Costco: The discount retailer’s key strengths are strategic investments, a customer-centric approach, merchandise initiatives and an emphasis on membership growth. This Issaquah, WA-based company’s growth strategies, better price management, decent membership trends and increasing penetration of e-commerce business have been contributing to its performance.

Costco has a trailing four-quarter earnings surprise of 2.4%, on average. It has an estimated long-term earnings growth rate of 9.2%. The Zacks Consensus Estimate for current financial-year revenues and EPS suggests growth of 6.9% and 9.8%, respectively, from the year-ago reported figure. Shares of this Zacks Rank #3 (Hold) company have risen 4% in the past six months.

Target: This Minneapolis, MN-based company has been making multiple changes to its business model to adapt and stay relevant in the dynamic retail landscape. Target has been deploying resources to enhance omnichannel capabilities, come up with new brands, refurbish stores and expand same-day delivery options to provide customers with a seamless shopping experience. These have been contributing to the top line.

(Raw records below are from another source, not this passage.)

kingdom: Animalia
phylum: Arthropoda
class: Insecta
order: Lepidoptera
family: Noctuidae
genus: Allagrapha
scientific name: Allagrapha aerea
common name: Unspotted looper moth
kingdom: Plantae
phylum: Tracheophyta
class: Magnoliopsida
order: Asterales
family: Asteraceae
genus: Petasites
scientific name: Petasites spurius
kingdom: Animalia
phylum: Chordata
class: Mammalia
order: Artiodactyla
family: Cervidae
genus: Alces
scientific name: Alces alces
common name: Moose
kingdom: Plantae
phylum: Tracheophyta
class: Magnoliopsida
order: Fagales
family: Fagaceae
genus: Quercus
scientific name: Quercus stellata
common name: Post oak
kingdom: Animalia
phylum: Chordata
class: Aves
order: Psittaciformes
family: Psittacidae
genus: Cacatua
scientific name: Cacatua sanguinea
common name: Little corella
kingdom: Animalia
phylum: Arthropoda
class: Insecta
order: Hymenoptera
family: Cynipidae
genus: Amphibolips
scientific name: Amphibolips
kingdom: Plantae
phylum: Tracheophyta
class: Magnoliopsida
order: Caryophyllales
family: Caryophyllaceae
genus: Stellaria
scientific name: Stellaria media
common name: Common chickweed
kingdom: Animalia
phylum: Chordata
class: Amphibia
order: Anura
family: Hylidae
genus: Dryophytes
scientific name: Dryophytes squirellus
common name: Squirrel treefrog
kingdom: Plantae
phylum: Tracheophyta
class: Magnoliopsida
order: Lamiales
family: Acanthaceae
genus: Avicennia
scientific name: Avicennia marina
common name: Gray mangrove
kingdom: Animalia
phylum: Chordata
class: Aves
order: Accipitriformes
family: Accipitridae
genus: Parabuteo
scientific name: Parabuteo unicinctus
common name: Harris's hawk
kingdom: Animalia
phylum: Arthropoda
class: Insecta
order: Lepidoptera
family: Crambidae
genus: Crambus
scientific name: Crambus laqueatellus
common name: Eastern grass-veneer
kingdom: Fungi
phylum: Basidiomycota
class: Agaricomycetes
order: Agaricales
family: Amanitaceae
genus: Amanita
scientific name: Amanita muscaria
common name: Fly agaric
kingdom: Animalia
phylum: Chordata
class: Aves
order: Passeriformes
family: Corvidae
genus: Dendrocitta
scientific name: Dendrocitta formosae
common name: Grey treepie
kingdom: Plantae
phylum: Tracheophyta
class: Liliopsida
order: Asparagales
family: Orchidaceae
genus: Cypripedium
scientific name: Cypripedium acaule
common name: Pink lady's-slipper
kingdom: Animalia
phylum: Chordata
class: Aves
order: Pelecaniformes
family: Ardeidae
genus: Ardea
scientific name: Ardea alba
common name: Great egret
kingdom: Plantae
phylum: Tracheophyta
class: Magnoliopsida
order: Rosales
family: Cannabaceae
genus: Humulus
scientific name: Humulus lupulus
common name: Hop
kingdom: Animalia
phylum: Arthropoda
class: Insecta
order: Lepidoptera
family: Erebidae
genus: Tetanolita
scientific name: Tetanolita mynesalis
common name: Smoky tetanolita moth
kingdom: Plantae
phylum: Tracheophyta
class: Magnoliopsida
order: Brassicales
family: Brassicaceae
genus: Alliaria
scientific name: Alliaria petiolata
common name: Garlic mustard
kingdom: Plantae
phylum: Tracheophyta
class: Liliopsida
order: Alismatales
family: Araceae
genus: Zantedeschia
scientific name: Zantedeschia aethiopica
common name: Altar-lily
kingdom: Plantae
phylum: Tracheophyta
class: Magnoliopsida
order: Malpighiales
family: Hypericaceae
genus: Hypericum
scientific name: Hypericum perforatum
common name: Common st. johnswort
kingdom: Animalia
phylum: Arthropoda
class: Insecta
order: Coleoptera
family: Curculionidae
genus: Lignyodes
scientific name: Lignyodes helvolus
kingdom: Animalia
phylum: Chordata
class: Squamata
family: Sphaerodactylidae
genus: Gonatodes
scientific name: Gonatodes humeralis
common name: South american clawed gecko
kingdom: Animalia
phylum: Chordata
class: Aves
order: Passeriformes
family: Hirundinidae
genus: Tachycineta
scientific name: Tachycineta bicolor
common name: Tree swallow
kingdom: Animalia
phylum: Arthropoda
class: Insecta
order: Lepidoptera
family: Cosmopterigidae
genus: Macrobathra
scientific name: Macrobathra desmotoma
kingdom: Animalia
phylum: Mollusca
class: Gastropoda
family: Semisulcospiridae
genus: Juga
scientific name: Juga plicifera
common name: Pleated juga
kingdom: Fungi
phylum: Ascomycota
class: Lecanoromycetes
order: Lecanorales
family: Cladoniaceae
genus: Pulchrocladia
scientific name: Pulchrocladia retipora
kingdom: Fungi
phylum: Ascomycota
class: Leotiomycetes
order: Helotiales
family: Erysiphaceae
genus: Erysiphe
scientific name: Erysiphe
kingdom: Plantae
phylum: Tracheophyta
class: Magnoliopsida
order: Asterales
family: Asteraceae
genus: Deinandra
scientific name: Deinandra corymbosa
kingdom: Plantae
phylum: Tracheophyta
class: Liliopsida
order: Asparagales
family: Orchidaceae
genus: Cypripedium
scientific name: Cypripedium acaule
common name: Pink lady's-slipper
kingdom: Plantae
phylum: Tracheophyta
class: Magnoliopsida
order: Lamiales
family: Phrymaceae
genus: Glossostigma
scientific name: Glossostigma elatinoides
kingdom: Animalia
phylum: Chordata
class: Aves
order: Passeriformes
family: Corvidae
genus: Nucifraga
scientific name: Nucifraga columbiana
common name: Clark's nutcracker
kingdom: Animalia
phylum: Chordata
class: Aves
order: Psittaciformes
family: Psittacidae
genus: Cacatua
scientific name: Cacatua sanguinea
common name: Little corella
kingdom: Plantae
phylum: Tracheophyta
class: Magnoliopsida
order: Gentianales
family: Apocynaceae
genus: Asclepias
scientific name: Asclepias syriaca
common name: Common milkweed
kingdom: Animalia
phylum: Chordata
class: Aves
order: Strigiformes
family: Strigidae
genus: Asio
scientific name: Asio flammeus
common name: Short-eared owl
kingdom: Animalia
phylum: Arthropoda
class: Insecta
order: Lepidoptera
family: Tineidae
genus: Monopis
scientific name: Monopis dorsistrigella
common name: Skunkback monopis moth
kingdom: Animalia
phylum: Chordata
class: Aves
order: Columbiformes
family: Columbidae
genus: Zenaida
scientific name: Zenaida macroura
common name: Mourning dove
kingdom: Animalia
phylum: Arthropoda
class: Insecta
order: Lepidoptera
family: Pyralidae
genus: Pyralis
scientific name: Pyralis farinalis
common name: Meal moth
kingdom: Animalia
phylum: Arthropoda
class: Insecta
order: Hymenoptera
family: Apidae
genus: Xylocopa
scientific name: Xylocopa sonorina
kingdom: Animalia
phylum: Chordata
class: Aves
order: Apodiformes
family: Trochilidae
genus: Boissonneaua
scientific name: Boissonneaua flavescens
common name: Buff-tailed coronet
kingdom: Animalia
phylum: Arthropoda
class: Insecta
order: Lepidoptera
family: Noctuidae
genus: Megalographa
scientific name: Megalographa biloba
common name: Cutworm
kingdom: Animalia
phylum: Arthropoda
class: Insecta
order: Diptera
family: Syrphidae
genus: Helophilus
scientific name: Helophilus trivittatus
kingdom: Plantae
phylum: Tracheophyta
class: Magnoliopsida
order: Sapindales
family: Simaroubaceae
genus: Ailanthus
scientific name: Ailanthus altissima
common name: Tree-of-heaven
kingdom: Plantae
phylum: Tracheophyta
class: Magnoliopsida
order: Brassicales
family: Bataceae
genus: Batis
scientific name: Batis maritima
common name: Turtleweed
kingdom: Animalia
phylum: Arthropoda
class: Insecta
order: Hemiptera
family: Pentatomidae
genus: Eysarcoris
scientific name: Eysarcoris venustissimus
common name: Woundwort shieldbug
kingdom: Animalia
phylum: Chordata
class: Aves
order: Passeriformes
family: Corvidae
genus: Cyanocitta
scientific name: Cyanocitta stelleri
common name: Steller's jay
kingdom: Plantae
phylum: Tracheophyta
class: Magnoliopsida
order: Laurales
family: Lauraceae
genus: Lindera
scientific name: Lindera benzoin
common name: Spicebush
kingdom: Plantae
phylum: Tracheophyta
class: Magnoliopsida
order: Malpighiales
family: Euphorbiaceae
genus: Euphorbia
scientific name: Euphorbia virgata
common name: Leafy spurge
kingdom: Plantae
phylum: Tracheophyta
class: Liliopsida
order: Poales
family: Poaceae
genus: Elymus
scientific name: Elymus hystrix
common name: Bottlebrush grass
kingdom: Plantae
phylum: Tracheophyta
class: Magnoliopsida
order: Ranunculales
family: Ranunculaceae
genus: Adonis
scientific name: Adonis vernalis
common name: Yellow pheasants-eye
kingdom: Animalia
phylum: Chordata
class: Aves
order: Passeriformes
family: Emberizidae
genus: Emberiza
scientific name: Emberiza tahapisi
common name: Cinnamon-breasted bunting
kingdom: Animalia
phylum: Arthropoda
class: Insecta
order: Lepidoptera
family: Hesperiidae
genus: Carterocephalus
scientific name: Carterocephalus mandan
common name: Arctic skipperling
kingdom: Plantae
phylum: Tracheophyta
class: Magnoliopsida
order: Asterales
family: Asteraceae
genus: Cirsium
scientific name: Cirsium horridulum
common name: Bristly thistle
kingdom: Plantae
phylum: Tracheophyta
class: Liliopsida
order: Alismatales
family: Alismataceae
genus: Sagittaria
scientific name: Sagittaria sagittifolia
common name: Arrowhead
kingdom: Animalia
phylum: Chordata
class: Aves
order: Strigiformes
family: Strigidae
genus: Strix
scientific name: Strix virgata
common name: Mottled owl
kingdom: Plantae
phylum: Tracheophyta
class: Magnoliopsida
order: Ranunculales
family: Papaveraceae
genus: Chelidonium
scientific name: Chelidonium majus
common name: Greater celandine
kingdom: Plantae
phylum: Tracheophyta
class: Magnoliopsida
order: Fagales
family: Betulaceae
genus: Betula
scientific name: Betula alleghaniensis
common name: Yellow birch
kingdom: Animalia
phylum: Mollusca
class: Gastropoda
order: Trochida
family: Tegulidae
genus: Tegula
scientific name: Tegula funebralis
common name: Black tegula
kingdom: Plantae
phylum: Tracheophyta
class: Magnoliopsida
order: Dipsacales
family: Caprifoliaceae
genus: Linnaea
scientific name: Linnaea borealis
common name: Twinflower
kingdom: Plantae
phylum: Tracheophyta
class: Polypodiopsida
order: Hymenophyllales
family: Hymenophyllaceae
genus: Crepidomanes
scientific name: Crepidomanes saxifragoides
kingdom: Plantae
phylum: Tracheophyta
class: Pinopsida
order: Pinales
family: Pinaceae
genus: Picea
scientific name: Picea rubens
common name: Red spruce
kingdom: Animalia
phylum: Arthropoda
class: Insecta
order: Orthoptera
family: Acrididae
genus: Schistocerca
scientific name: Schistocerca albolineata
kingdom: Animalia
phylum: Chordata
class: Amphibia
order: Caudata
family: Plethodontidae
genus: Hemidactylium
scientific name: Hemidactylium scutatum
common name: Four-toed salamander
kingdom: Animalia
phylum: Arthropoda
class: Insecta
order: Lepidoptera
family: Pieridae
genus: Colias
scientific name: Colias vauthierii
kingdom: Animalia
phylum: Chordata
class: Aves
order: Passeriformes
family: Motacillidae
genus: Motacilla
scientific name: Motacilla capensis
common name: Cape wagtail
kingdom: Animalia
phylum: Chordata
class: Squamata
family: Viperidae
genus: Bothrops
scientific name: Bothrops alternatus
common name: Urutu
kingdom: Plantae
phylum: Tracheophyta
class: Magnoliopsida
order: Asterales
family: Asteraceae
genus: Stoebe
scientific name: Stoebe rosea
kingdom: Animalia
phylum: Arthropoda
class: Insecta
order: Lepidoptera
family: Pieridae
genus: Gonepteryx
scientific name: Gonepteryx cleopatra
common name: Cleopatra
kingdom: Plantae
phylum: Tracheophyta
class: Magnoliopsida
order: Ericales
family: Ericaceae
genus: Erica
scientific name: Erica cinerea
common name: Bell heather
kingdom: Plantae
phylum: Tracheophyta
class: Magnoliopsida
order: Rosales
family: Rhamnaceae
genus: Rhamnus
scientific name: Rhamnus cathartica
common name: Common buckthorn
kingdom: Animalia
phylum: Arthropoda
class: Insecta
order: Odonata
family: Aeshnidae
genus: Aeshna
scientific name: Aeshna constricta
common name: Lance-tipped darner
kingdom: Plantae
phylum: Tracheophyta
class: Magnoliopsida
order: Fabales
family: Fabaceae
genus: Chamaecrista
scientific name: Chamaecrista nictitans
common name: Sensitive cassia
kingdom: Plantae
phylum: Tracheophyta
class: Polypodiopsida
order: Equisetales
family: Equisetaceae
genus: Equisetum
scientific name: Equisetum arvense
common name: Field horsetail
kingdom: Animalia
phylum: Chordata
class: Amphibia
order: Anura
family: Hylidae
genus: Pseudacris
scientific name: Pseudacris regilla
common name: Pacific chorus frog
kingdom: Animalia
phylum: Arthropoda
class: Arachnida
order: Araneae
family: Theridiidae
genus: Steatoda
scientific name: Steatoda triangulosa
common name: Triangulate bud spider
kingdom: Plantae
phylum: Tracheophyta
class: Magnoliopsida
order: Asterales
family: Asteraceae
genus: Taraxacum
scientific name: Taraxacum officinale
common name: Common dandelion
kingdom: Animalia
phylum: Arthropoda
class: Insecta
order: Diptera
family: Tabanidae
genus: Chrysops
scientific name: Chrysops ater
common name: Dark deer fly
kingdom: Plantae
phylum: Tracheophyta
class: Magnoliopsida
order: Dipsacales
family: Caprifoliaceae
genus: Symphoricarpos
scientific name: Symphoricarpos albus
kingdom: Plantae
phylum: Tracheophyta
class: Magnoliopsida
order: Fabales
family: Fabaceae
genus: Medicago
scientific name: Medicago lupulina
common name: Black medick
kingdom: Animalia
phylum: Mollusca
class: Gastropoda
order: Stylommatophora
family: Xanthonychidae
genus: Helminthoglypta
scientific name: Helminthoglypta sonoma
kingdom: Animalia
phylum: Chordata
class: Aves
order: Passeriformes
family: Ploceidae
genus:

Impressively, Target has an estimated long-term earnings growth rate of 14.9%. The Zacks Consensus Estimate for the current financial-year revenues and EPS suggests growth of 2.1% and 39.9%, respectively, from the year-ago reported figure. We note that shares of this Zacks Rank #3 company have declined 1.6% in the past six months.

Dollar General: Due to its value-creating initiatives, defensive product mix and real estate growth strategy, this Goodlettsville, TN-based company has the capabilities to gain market share. Its commitment to better pricing, private-label offerings, effective inventory management and merchandise initiatives should drive sales. We also remain encouraged by the company’s host of initiatives, such as DG Fresh, Fast Track, non-consumables, digitization and private fleet, which should yield same-store sales growth and margin expansion.

Dollar General has an estimated long-term earnings growth rate of 10.6%. The Zacks Consensus Estimate for the current financial-year revenues and EPS suggests growth of 5.8% and 4.8%, respectively, from the year-ago reported figure. Shares of this Zacks Rank #3 company have fallen 11.3% in the past six months.